The power bond between models is represented by input and output connection pair between two models:

```python
# Indicating a power bond between models (indicated by index chassis_index and wheel_index)
ecco_algorithm.add_power_bond(
    chassis_index,
    chassis_v_out,
    chassis_f_in,
    wheel_index,
    wheel_f_out,
    wheel_v_in,
)
```

The simulation is started as usual via `simulate_until` function from `CosimExecution`:
```python
execution.simulate_until(target_time=10e9)
```

See [test_ecco_algorithm](tests/test_ecco_algorithm.py) for detailed usage of ECCO algorithm.
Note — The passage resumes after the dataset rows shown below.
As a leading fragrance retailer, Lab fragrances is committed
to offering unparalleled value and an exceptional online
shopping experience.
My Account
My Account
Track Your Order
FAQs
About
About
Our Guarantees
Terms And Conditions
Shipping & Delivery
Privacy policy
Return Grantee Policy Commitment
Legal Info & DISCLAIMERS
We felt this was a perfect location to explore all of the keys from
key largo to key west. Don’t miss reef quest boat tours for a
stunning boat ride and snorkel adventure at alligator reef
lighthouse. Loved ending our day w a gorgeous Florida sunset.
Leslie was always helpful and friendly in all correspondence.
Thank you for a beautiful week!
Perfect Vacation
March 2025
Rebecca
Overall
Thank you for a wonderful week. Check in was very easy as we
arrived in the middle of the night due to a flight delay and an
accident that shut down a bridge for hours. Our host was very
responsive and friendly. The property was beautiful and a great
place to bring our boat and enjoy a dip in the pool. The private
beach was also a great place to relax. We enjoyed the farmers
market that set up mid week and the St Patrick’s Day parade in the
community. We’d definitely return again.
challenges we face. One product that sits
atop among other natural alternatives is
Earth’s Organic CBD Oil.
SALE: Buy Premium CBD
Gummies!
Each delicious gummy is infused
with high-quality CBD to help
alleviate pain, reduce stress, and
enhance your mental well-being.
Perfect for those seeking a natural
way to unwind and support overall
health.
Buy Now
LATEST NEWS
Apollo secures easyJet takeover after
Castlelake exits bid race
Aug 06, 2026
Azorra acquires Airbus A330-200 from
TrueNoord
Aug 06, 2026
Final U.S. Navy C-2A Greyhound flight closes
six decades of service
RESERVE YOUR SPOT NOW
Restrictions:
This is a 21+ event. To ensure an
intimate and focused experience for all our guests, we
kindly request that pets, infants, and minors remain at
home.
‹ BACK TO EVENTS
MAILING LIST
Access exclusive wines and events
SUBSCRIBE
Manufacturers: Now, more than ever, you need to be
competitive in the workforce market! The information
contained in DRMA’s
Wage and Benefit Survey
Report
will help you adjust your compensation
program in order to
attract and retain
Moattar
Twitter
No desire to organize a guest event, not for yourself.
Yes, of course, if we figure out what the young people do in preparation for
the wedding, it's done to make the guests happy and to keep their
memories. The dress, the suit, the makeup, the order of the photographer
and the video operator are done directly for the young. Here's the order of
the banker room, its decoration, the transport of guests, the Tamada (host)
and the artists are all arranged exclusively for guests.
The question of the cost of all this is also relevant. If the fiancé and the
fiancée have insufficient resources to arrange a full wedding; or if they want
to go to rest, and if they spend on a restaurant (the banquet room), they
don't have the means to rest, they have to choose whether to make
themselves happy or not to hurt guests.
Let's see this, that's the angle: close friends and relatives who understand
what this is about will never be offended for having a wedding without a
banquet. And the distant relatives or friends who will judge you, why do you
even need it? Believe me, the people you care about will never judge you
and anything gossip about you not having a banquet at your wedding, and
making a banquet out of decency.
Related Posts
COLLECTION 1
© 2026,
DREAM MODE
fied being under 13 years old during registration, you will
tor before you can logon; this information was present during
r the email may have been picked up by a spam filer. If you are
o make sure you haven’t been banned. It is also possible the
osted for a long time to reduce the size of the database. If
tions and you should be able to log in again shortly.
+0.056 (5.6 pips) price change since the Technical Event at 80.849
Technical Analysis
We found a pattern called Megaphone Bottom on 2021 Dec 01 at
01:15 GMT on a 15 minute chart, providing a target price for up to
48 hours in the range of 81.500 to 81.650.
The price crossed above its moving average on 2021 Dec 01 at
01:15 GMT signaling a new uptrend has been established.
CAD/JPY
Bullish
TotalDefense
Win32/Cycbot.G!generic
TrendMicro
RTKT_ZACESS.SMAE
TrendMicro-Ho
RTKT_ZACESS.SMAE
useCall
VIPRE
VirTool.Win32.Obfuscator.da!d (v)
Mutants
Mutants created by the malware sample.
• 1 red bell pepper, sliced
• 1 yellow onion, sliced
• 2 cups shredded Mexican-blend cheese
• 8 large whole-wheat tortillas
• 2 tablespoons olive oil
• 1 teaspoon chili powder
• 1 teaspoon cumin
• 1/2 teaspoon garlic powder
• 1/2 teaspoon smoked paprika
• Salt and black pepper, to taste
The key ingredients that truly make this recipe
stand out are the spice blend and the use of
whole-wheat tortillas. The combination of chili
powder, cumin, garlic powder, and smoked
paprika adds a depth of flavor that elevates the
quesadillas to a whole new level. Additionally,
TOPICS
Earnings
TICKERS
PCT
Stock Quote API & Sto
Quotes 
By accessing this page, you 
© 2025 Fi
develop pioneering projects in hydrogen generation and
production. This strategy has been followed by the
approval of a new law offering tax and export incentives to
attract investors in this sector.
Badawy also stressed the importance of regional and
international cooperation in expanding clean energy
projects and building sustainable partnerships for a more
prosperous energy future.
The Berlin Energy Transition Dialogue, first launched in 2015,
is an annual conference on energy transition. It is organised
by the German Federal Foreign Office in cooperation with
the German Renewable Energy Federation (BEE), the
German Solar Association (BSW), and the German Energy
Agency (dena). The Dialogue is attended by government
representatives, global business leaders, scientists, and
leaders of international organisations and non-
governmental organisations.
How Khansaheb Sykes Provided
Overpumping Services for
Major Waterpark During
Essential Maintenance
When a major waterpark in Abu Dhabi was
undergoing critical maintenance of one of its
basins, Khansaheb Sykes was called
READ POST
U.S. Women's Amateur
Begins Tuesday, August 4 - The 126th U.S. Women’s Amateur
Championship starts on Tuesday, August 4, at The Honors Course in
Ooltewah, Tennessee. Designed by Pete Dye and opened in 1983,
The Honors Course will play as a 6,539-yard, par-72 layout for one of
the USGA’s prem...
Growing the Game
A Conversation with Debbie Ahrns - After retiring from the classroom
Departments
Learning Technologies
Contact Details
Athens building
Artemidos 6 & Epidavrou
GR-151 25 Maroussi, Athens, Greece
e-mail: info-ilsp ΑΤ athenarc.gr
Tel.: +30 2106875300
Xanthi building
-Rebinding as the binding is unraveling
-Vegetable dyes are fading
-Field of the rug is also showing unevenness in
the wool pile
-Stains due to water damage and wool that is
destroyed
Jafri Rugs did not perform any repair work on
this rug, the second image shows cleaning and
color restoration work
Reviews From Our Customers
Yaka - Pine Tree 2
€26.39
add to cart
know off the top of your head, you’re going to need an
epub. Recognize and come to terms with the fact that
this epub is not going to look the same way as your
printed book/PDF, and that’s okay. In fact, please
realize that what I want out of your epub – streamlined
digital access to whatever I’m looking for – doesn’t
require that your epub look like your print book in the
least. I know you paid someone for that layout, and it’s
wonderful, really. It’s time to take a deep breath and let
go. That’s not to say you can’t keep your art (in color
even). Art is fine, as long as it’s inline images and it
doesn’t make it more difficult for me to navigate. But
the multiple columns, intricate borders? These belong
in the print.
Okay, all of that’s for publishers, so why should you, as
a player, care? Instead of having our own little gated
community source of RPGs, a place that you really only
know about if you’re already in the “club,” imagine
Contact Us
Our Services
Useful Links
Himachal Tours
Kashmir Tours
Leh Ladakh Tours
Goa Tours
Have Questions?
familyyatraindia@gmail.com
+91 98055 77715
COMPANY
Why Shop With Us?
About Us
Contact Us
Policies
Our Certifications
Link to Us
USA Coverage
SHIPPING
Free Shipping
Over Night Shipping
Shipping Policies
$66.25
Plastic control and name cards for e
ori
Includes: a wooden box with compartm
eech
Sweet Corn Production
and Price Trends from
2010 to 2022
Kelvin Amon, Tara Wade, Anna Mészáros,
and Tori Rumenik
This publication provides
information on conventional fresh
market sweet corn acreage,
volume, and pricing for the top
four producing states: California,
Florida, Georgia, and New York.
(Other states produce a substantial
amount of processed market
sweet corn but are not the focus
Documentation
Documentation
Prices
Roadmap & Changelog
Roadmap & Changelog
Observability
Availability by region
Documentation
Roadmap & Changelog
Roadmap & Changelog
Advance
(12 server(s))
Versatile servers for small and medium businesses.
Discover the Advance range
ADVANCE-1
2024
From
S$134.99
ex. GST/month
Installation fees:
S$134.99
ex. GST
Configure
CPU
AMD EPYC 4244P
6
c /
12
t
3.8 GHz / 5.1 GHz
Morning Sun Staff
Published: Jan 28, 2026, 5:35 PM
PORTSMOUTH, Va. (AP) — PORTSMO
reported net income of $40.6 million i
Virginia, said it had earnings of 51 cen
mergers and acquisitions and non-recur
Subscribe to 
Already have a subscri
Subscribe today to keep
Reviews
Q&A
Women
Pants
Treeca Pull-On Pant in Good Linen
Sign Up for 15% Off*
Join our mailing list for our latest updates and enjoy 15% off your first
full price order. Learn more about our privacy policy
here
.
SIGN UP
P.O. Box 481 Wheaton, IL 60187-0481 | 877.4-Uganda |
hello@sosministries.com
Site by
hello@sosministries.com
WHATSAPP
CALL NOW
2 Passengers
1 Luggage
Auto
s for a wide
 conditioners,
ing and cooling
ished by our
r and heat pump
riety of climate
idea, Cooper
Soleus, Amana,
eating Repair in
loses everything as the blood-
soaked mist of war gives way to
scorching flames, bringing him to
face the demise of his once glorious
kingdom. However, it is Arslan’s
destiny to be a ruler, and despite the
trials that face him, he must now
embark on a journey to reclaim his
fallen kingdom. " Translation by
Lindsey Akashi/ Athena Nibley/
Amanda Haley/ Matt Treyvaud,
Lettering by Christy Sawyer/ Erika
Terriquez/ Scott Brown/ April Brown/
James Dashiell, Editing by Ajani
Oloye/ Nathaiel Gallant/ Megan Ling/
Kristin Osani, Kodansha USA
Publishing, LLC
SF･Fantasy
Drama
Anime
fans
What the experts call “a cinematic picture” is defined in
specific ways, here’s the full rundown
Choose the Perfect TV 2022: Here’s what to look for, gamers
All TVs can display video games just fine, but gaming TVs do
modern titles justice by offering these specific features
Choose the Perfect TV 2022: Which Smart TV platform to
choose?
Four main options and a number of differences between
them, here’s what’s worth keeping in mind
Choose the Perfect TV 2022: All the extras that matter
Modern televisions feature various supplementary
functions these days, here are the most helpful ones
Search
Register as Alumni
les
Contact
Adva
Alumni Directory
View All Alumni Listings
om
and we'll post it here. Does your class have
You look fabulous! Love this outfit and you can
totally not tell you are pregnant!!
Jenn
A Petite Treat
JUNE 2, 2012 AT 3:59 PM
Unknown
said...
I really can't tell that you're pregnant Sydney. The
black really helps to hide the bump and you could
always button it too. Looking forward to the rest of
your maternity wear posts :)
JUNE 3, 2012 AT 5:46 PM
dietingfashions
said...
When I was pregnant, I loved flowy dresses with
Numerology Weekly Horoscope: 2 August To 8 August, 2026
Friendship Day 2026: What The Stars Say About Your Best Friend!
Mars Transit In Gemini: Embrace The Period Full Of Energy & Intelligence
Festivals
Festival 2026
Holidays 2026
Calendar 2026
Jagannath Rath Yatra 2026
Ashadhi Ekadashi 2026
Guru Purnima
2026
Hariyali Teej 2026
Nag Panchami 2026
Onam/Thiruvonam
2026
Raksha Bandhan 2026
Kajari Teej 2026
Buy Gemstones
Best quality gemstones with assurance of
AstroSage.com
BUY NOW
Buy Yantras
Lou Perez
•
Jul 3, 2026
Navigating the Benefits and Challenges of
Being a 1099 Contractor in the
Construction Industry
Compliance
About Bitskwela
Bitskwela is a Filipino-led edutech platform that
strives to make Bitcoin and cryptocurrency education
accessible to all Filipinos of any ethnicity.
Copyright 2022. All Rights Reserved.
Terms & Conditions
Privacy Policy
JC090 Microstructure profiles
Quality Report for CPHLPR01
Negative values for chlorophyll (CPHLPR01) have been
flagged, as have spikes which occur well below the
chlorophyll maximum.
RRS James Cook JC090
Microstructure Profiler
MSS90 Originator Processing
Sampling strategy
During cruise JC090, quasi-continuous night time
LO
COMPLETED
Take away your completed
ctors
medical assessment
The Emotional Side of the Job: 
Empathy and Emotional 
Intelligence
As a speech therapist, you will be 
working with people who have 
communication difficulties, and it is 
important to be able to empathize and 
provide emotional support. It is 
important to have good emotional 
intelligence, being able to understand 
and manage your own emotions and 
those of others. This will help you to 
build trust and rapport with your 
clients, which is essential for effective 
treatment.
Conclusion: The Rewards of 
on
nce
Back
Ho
## Creating ECCO algorithm via system structure file

Alternatively, ECCO algorithm can also be created via system structure file:
```xml
<OspSystemStructure xmlns="http://opensimulationplatform.com/MSMI/OSPSystemStructure" version="0.1">
    ...
    <!-- Specify ecco algorithm -->
    <Algorithm>ecco</Algorithm>
    ...
    <Connections>
        <!-- Annotate variable connection as power bond via `powerBond` attribute. Specify
             causality of the variable (input or output) -->
        <VariableConnection powerBond="wheelchassis">
            <Variable simulator="chassis" name="velocity" causality="output"/>
            <Variable simulator="wheel" name="in_vel" causality="input"/>
        </VariableConnection>
        <VariableConnection powerBond="wheelchassis">
            <Variable simulator="wheel" name="out_spring_damper_f" causality="output"/>
            <Variable simulator="chassis" name="force" causality="input"/>
        </VariableConnection>
    </Connections>
    <!-- Specify ecco algorithm parameters -->
    <EccoConfiguration>
        <SafetyFactor>0.99</SafetyFactor>
        <StepSize>0.0001</StepSize>
        <MinimumStepSize>0.00001</MinimumStepSize>
        <MaximumStepSize>0.01</MaximumStepSize>
        <MinimumChangeRate>0.2</MinimumChangeRate>
        <MaximumChangeRate>1.5</MaximumChangeRate>
        <ProportionalGain>0.2</ProportionalGain>
        <IntegralGain>0.15</IntegralGain>
        <RelativeTolerance>1e-6</RelativeTolerance>
        <AbsoluteTolerance>1e-6</AbsoluteTolerance>
    </EccoConfiguration>
</OspSystemStructure>
```

Then this file can be loaded via a usual way via `CosimExecution.from_osp_config_file`:
```python
execution = CosimExecution.from_osp_config_file(osp_path="tests/data/fmi2/quarter_truck")
```

See [Quarter truck example](tests/data/fmi2/quarter_truck/OspSystemStructure.xml) for detailed usage of ECCO algorithm via system structure file.


## Reference
[1] Sadjina, S. and Pedersen, E., 2020. Energy conservation and coupling error reduction in non-iterative co-simulations. Engineering with Computers, 36, pp.1579-1587.


# Tests

Tests can be run using the `pytest` command in the terminal. `libcosimc` log level for all tests can be set in the `./tests/conftest.py` file.